During the first quarter of fiscal year 2009, the Company generated $144.6 million of cash from operating activities and $5.1 million in proceeds from common stock issued under employee stock plans.

During the first quarter of fiscal year 2009, significant cash expenditures included $10.1 million for net purchases of short-term investments; payments of $47.4 million for cash dividends to stockholders, representing $0.21 per share; $23.1 million for repurchases of the Company's common stock; and $23.1 million for the purchase of property plant and equipment. In October 2008, the Company's Board of Directors declared a cash dividend of $0.21 per share. The $0.21 per share dividend will be paid on November 26, 2008 to shareholders of record on November 14, 2008. The payment of future dividends will be based on the Company's financial performance.

Historically, the Company has satisfied its liquidity needs through cash generated from operations.

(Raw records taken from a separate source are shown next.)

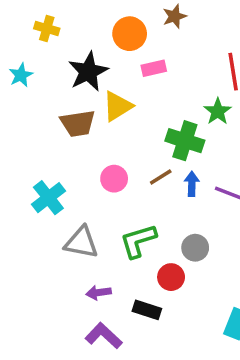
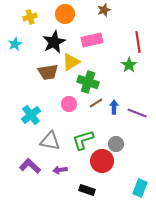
yellow cross: (47, 29) -> (30, 17), turned -32
orange circle: (130, 34) -> (65, 14), moved
pink rectangle: (154, 68) -> (92, 40), size x1.5
green cross: (185, 141) -> (88, 82), moved
red circle: (171, 277) -> (102, 161), size x1.5
black rectangle: (147, 310) -> (87, 190), moved
purple L-shape: (104, 336) -> (30, 166), moved

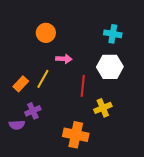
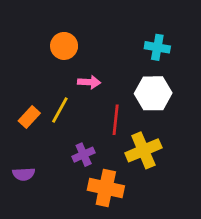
yellow cross: (103, 108) -> (143, 150), size x1.4
purple cross: (33, 111) -> (84, 155), moved

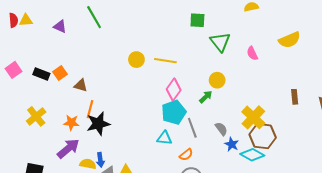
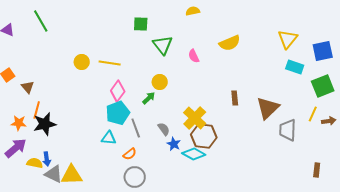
brown triangle: (81, 85) -> (28, 87), turned 32

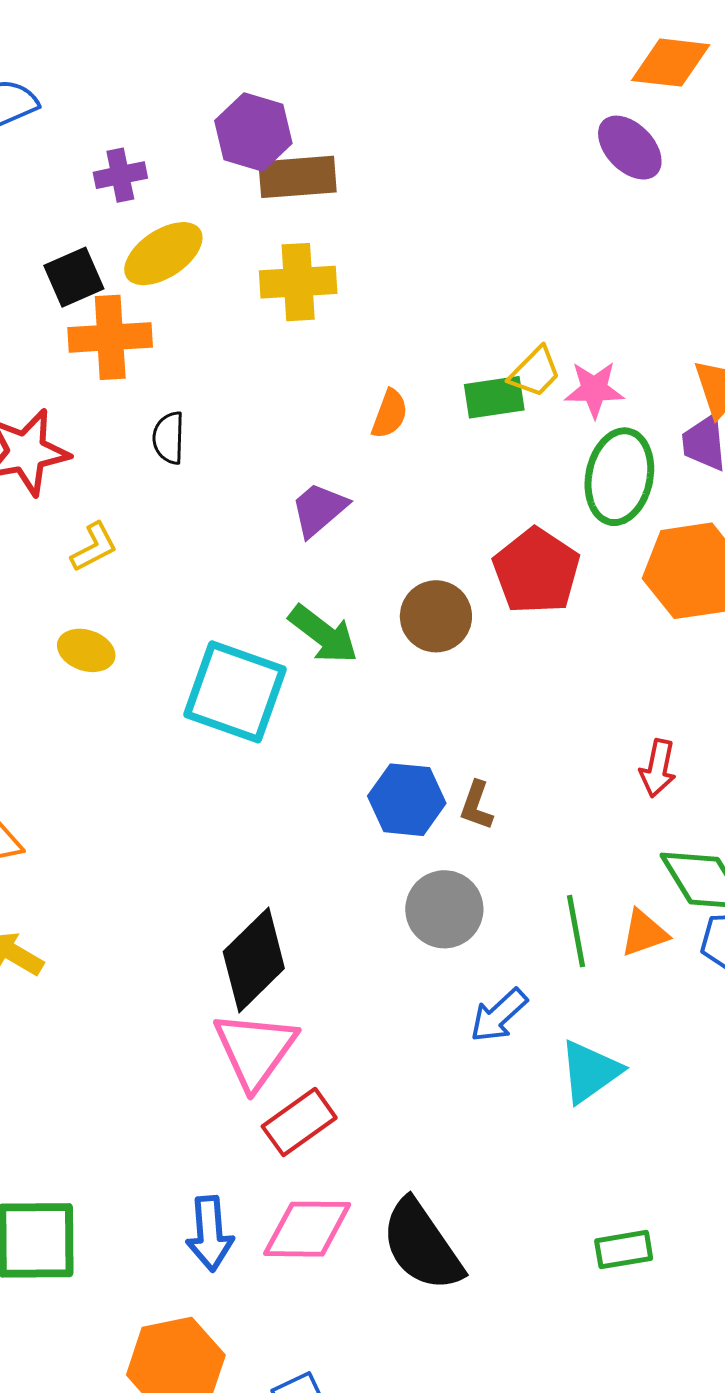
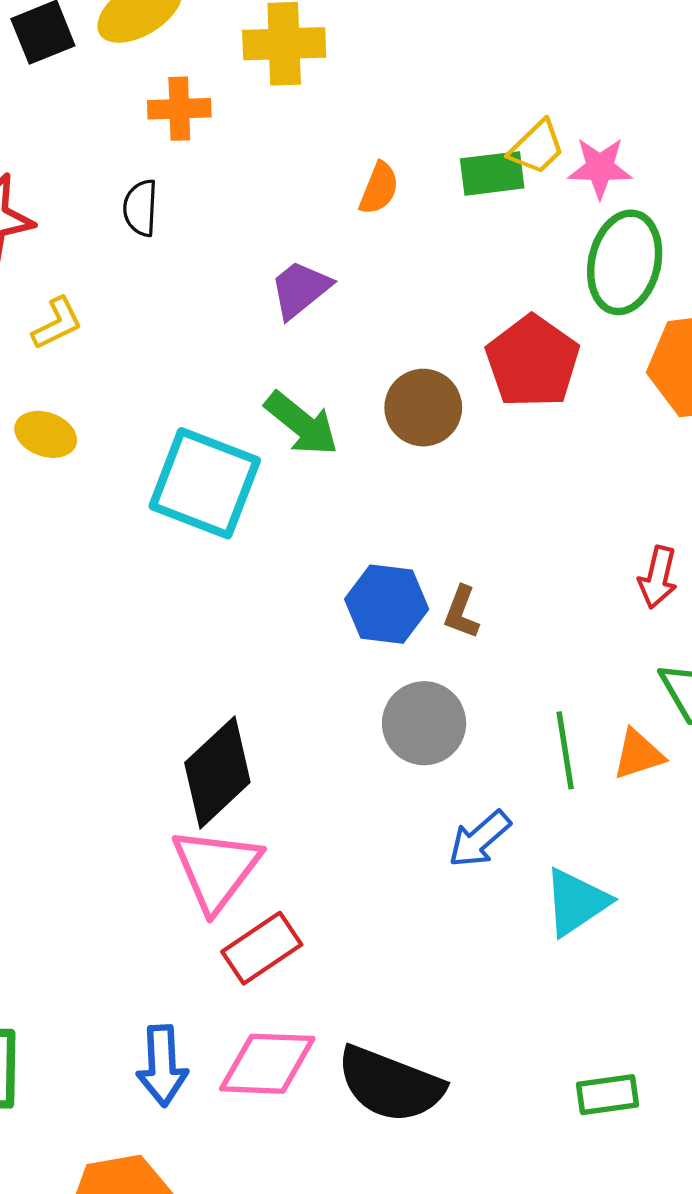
orange cross: (110, 337) -> (179, 109), moved, size x0.7
black semicircle: (422, 1245) -> (390, 1084), turned -36

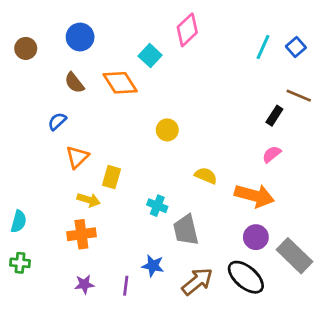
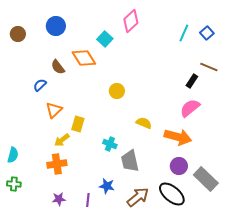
brown semicircle: (74, 83) -> (58, 67), moved
pink semicircle: (272, 154) -> (190, 108), size x1.5
yellow arrow: (89, 200) -> (62, 140), turned 126

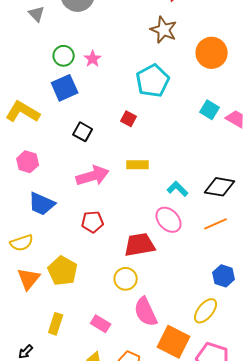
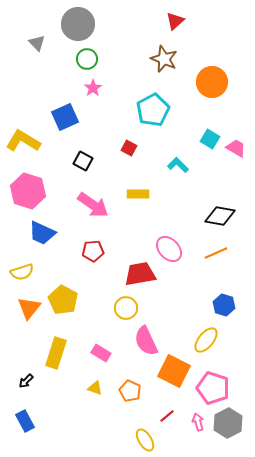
green circle: (64, 56) -> (87, 59), moved
pink hexagon: (28, 162) -> (28, 191), size x1.6
pink arrow: (93, 176) -> (93, 205), turned 52
cyan L-shape: (178, 189) -> (178, 165), moved
yellow rectangle: (56, 324) -> (56, 353), size x1.4

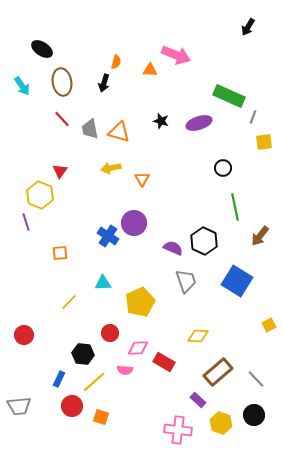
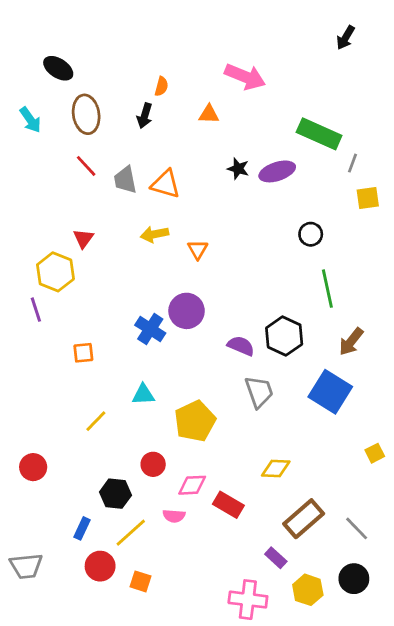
orange triangle: (150, 70) -> (209, 114), moved
black star: (161, 121) -> (238, 169), moved
brown arrow: (260, 236) -> (351, 342), moved

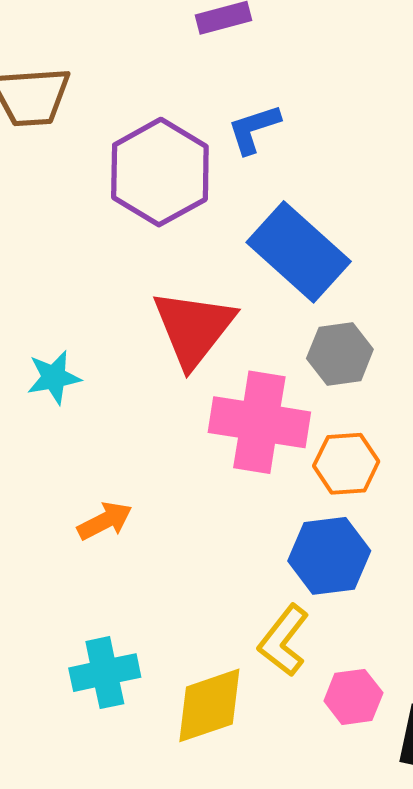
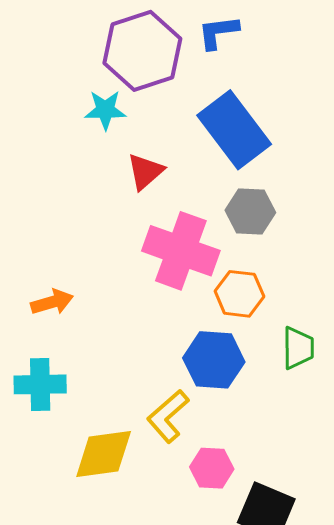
red triangle: (194, 328) -> (145, 172), size x0.6
cyan star: (54, 377) -> (105, 110), moved
cyan cross: (105, 673) -> (40, 384), moved

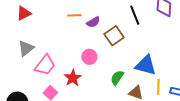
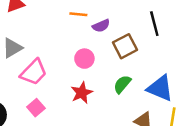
pink circle: (89, 57) -> (84, 59), moved
red star: (73, 78) -> (82, 93), moved
green semicircle: (117, 78) -> (122, 84), moved

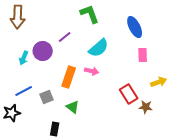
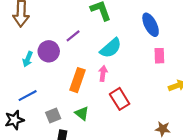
pink arrow: (92, 71) -> (103, 73), turned -96
red rectangle: (129, 94) -> (120, 99), moved
gray square: (47, 97) -> (53, 116), moved
brown star: (146, 107) -> (163, 129), moved

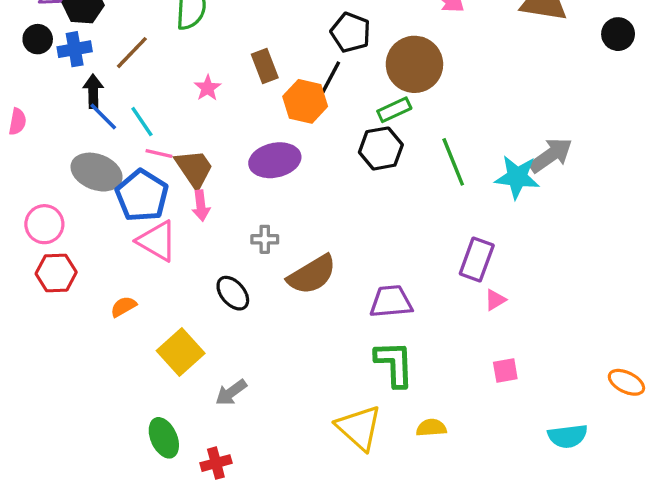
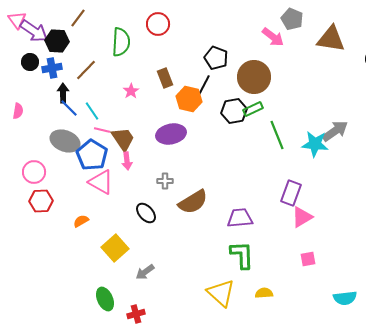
green rectangle: (394, 110) -> (253, 109), moved
black hexagon: (381, 148) -> (234, 111), moved
pink triangle: (495, 300) -> (302, 217), size x1.6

Given its financial condition and historical operating performance, the Company believes that current capital resources and cash generated from operating activities will be sufficient to meet its liquidity, capital expenditures requirements, and debt retirement for the foreseeable future.

Off Balance-Sheet Arrangements

As of September 28, 2008, the Company had no off-balance sheet financing arrangements.

Contractual Obligations

In April 2007, the Company issued $1.0 billion principal amount of 3.0% debentures due May 1, 2027 and $0.7 billion principal amount of 3.125% debentures due May 1, 2027. The Company pays cash interest at an annual rate of 3.0% and 3.125%, respectively, payable semiannually on November 1 and May 1 of each year, beginning November 1, 2007. See Note 7 to the consolidated financial statements, included in Part 1. "Financial Information," for additional information about the debentures.

Fair Value

As of September 28, 2008, the Company's cash and cash equivalents, and marketable securities investment portfolio had a fair market value of $939.3 million. The Company's cash and cash equivalents, and marketable securities investment portfolio consists of money-market funds, U.S. Treasury securities, obligations of U.S. government sponsored enterprises, municipal bonds, commercial debt and corporate debt securities. The Company currently does not hold any investments in auction rate securities or asset backed securities. Most of the Company's investments in debt instruments have an investment rating of AAA. As of September 28, 2008, the Company's cash and cash equivalent, and marketable securities investment portfolio had a remaining maturity of approximately one year.


Beginning in the first quarter of fiscal year 2009, the assessment of fair value for the Company's financial instruments mentioned above are based on the provisions of SFAS 157. SFAS No. 157 establishes a fair value hierarchy that is based on three levels of inputs and requires the Company to maximize the use of observable inputs and minimize the use of unobservable inputs when measuring fair value. Refer to "Note 4. Fair Value" of Notes to Consolidated Financial Statements for a further discussion of SFAS 157. As of September 28, 2008, the Company's financial instruments measured at fair value on a recurring basis included $939.3 million of assets. All of these assets were classified as Level 1 or Level 2 instruments.